▶ [Exercise goal]
Your job is to set down the stretch of entries that opens with the line containing "<source format=gbr>" and closes with the line containing "X156210000Y-47625000D01*". Keep both end lines, copy each exactly, and add nothing.

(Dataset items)
::::

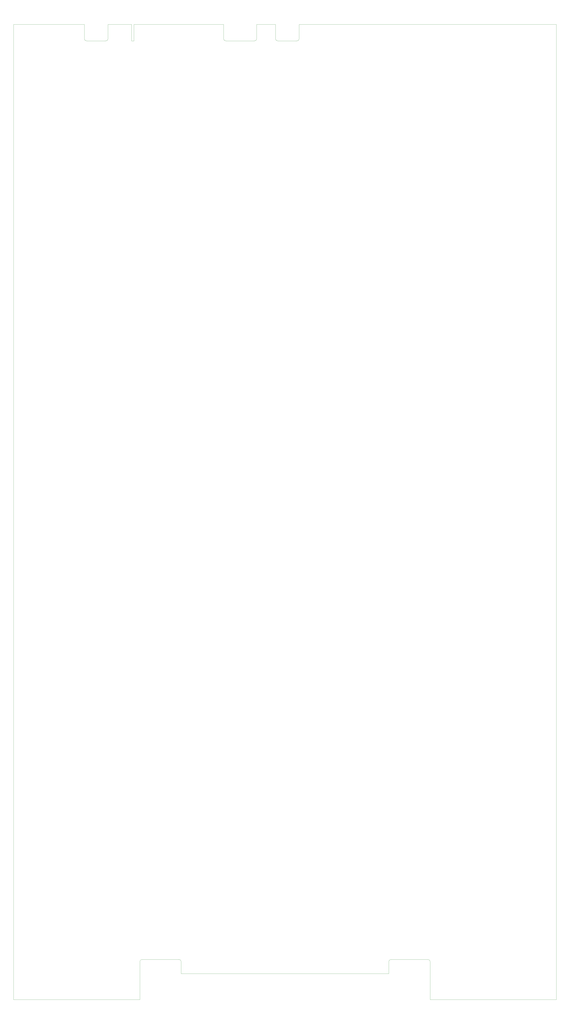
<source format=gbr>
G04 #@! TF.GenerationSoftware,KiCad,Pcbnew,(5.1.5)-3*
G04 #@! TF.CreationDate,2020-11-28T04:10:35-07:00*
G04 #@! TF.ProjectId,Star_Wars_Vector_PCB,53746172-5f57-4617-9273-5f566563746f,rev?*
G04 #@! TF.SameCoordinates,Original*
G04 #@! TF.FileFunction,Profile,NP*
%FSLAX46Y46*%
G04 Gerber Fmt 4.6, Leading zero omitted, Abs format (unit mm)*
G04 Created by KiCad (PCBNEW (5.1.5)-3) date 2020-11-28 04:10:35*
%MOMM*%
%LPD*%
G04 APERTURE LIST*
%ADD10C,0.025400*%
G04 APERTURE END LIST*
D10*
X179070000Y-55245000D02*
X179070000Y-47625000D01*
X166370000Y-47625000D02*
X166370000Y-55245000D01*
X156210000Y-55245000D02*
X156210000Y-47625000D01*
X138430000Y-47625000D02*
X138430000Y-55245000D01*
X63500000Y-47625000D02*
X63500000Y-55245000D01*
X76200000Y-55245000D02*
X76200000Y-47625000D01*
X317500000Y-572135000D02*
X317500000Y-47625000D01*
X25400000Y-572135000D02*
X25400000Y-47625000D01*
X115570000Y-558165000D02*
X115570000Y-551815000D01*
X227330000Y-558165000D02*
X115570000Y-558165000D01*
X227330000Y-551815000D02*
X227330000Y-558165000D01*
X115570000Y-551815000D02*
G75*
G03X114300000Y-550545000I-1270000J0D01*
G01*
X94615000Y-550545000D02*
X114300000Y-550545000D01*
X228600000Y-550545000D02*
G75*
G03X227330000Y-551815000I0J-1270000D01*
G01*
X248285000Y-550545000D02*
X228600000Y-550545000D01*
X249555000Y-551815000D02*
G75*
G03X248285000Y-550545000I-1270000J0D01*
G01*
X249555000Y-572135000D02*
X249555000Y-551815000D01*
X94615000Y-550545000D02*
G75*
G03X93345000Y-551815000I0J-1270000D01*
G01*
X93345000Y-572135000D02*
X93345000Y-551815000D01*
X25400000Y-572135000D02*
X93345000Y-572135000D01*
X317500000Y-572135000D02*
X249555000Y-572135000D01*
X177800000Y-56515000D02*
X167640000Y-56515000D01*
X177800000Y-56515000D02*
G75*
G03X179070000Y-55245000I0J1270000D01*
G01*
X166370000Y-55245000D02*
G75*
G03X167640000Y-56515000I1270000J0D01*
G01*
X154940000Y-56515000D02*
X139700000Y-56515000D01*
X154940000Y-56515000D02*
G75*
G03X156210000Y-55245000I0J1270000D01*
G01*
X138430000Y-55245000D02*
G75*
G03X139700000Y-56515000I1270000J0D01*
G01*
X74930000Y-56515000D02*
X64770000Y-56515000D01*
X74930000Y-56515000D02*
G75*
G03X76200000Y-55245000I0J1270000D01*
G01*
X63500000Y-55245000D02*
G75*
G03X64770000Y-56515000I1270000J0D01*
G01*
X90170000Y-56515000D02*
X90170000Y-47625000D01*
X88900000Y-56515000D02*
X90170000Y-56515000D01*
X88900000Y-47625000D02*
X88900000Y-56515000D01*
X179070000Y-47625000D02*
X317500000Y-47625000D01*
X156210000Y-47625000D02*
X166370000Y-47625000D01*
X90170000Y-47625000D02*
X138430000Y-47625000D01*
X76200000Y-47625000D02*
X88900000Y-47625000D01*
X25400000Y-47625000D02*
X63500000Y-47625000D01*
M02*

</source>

::::

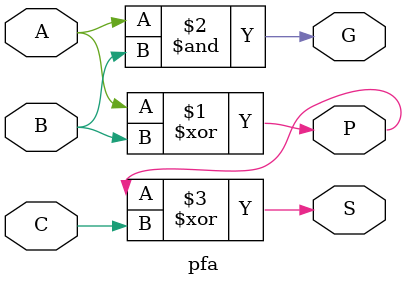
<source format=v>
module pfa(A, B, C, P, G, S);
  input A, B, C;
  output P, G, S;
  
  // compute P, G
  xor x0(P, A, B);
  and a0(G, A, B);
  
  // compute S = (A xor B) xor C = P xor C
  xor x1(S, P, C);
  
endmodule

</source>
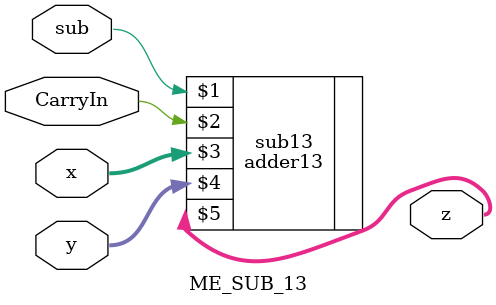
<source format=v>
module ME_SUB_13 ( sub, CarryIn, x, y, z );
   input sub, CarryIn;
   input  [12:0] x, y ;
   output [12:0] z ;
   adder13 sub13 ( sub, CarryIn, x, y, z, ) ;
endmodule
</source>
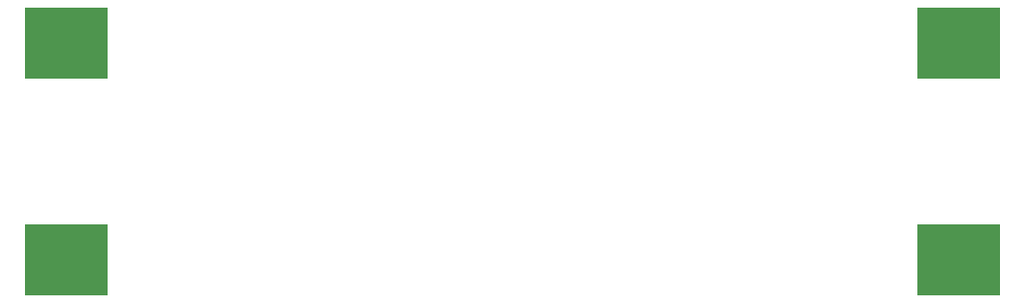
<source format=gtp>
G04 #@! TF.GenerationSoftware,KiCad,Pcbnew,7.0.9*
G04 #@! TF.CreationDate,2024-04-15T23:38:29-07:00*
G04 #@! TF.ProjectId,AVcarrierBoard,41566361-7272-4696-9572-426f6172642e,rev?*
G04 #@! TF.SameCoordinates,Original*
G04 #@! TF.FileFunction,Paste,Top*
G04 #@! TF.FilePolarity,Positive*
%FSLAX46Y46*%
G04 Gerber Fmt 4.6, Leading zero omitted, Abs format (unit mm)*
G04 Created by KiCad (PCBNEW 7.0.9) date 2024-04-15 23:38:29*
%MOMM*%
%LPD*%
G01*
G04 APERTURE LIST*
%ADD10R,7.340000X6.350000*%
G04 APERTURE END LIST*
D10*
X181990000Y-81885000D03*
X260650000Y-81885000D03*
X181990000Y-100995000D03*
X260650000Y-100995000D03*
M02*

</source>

::::

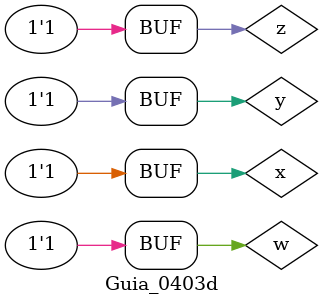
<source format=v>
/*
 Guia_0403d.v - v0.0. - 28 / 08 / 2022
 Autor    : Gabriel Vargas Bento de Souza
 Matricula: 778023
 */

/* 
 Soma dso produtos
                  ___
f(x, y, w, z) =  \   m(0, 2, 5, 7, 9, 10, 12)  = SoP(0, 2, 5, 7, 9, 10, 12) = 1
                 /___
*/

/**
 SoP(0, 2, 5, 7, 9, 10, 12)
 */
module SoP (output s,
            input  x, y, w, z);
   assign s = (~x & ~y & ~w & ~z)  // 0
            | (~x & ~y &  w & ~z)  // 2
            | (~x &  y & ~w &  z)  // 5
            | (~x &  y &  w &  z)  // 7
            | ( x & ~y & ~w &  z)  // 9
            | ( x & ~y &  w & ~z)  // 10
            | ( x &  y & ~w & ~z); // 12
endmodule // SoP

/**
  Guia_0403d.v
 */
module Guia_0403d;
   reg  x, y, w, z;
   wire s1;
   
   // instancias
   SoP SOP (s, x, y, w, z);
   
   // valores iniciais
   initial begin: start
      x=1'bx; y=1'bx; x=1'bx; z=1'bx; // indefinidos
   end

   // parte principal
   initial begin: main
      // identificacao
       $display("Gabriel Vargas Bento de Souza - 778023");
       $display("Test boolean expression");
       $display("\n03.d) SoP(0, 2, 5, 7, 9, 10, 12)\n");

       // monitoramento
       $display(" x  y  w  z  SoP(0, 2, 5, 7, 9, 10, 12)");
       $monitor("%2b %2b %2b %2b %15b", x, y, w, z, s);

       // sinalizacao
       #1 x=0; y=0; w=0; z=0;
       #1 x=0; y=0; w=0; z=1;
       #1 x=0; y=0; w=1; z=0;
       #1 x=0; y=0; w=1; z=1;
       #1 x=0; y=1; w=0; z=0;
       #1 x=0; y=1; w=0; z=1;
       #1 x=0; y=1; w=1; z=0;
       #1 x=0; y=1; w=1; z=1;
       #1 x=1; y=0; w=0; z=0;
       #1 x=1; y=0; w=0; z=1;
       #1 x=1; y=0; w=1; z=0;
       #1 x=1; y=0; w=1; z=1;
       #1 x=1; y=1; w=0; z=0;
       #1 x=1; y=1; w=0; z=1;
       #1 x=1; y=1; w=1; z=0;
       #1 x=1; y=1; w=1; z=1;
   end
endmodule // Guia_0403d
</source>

::::

▶ [Task response]
<source format=gbr>
G04 #@! TF.GenerationSoftware,KiCad,Pcbnew,(5.1.5)-3*
G04 #@! TF.CreationDate,2020-11-28T04:10:35-07:00*
G04 #@! TF.ProjectId,Star_Wars_Vector_PCB,53746172-5f57-4617-9273-5f566563746f,rev?*
G04 #@! TF.SameCoordinates,Original*
G04 #@! TF.FileFunction,Profile,NP*
%FSLAX46Y46*%
G04 Gerber Fmt 4.6, Leading zero omitted, Abs format (unit mm)*
G04 Created by KiCad (PCBNEW (5.1.5)-3) date 2020-11-28 04:10:35*
%MOMM*%
%LPD*%
G04 APERTURE LIST*
%ADD10C,0.025400*%
G04 APERTURE END LIST*
D10*
X179070000Y-55245000D02*
X179070000Y-47625000D01*
X166370000Y-47625000D02*
X166370000Y-55245000D01*
X156210000Y-55245000D02*
X156210000Y-47625000D01*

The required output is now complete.